Om welk bloedvat draait de middendarm heen tijdens de embryonale ontwikkeling?

A

De superior mesenteric artery.

33
Q

Welke delen van de tractus digestivus ontstaan uit de voordarm?

A

Pharynx, oesophagus, maag, longen, galblaas en wegen, pancreas en bovenste deel duodenum.

34
Q

Welk bloedvat voorziet de voordarm van bloed?

A

De truncus coeliacus

35
Q

Welke delen van de tractus digestivus ontstaan uit de middendarm?

A

Onderste deel duodenum, jejunum, ileum, caecum, appendix, colon ascendens, 2/3 deel colon transversum.

36
Q

Welke delen van de tractus digestivus ontstaan uit de achterdarm?

A

1/3 deel colon transversum, colon descendens, colon sigmoideum, rectum, bovenste deel anale kanaal en sinus urogenitalis.

37
Q

Welk bloedvat voorziet de achterdarm van bloed?

A

Inferior mesenterica artery.

38
Q

Wat is een omfalokèle (navelbreukzak)?

A

Het is een aandoening waarbij de buikwand open is, hierdoor groeien de darmen niet in de buikholte maar in de navelstreng. Tijdens de embryonale ontwikkeling liggen de darmen tijdelijk buiten de buikholte, in de amnionzak.

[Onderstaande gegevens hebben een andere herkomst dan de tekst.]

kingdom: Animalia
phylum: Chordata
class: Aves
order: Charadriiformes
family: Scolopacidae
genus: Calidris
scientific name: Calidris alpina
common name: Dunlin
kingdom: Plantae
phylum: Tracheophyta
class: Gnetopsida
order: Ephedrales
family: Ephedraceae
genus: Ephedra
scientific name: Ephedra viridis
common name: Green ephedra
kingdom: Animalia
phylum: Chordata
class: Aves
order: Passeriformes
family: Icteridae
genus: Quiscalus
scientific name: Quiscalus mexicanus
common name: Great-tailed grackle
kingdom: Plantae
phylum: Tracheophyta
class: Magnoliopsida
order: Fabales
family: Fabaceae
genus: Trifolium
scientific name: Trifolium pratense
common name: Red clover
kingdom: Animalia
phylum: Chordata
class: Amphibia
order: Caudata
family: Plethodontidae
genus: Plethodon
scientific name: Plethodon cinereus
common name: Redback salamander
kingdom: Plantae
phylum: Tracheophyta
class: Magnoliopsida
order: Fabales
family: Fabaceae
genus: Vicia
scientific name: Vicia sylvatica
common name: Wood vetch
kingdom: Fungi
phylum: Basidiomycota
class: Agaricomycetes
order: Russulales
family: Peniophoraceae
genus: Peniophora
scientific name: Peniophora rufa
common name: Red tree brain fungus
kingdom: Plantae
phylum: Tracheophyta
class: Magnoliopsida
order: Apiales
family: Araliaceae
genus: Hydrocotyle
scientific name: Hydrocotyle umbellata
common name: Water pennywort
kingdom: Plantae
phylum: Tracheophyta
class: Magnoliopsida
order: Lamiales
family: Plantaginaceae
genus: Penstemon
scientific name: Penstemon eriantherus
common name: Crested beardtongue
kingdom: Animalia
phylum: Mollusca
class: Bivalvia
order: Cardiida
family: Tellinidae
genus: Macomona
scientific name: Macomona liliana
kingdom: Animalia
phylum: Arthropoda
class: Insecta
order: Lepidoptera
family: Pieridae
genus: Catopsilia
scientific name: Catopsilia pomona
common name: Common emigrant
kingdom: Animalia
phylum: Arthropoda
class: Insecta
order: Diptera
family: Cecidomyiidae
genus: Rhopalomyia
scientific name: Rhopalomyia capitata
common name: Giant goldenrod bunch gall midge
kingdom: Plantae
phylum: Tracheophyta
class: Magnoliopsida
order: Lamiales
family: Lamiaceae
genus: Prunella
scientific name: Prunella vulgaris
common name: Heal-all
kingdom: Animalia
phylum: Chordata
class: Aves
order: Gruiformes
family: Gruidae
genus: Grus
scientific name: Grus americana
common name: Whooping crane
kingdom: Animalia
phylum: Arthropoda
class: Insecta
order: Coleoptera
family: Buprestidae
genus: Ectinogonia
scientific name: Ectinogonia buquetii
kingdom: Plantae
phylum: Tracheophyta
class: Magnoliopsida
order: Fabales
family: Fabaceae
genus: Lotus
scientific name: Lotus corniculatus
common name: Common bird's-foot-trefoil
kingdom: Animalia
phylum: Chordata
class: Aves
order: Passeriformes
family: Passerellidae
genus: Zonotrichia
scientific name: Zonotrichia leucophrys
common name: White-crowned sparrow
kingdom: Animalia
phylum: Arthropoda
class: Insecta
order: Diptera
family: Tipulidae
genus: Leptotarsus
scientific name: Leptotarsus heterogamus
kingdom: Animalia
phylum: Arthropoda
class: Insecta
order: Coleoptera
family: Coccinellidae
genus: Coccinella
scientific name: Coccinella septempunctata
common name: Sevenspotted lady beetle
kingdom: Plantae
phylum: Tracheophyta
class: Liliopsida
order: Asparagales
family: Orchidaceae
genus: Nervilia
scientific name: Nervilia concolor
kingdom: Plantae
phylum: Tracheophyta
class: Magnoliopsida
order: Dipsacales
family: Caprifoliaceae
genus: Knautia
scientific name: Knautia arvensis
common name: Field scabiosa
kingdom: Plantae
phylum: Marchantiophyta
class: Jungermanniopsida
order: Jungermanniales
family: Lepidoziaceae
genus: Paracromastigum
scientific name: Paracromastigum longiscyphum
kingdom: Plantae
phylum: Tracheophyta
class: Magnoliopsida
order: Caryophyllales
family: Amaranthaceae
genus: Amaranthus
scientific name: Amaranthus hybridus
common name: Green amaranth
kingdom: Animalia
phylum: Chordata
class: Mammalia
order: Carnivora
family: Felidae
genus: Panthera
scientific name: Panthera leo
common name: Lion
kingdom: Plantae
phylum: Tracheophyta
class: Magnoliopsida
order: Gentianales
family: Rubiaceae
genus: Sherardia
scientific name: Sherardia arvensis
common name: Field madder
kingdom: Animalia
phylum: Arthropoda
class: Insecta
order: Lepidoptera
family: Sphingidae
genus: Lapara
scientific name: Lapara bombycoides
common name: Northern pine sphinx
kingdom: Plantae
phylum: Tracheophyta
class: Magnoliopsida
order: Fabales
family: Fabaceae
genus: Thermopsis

Wanneer de darmen niet terugkeren, spreek je van een omfalokèle.

39
Q

Welk proces leidt tot de scheiding van de cloaca in een sinus urogenitalis en het anorectale kanaal?

A

De septering van de cloaca door de septum urorectale. Hierbij verlengt de septum urorectale zich, waardoor de cloaca van de allantois wordt gescheiden. Hierdoor ontstaat de sinus urogenitalis en het anorectale kanaal.

40
Q

Wat is gastroschisis?

A

De buikwand is niet gesloten, waardoor de darmen uit de buik puilen.